Cannabis reduces brain in adolescentes?

Daily cannabis use by adolescents and adults is not associated with reduced brain mass

Daily cannabis use is not associated with brain shrinkage when controlling for the effects of alcohol consumption on those who both drink and smoke cannabis, a new study led by neuroscientists at the University of Colorado at Boulder. Dr Kent Hutchison, the senior author of the study, said his team reviewed a number of scientific papers that showed cannabis causes different parts of the brain to shrink, and his team found the studies were not consistent.

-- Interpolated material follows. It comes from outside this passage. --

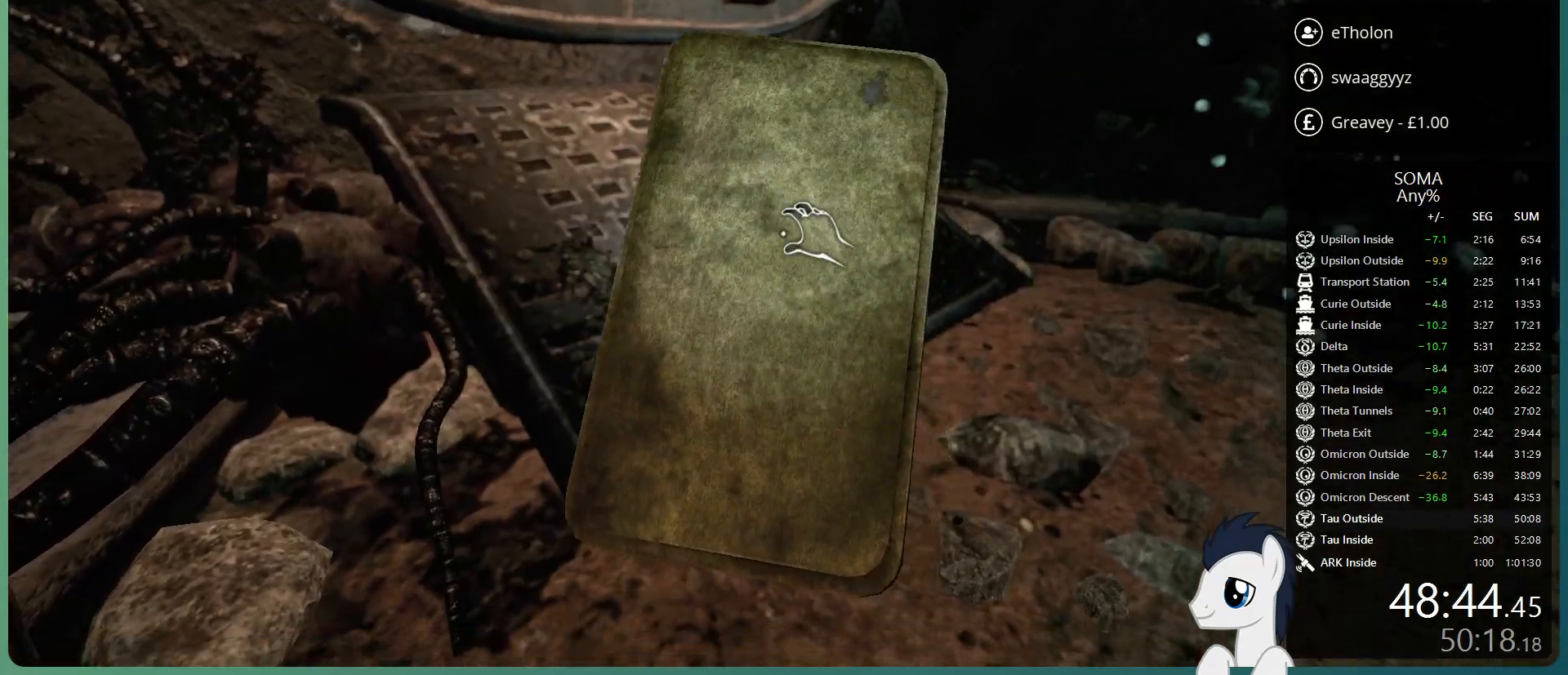
{"keys": ["d"], "mouse": [], "events": []}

“So far, there’s not a lot of evidence to suggest that you have these gross volume changes” in the brain, Hutchison said in an interview with Reuters. In particular, his study examined a publication released last year by researchers at Northwestern University that identified changes to the nucleus accumbens and the nucleus amygdala, regions of the brain that are key to regulating emotion and motivation, in cannabis users who smoke one to seven cannabis cigarettes a week. Hutchison’s team tried to replicate those results by recruiting dozens of adults and adolescents and conducting brain imaging on them, and comparing daily cannabis users to non-users. But he said they took a different approach to rule out the effects of alcohol. “We found no evidence of differences in volumes of the accumbens, amygdala, hippocampus or cerebellum between daily versus non-users, in adults or adolescents,” Hutchison’s paper said.

Weiland BJ, Thayer RE, Depue BE, Sabbineni A, Bryan AD, Hutchison KE. Daily marijuana use is not associated with brain morphometric measures in adolescents or adults. J Neurosci 2015;35(4):1505-12.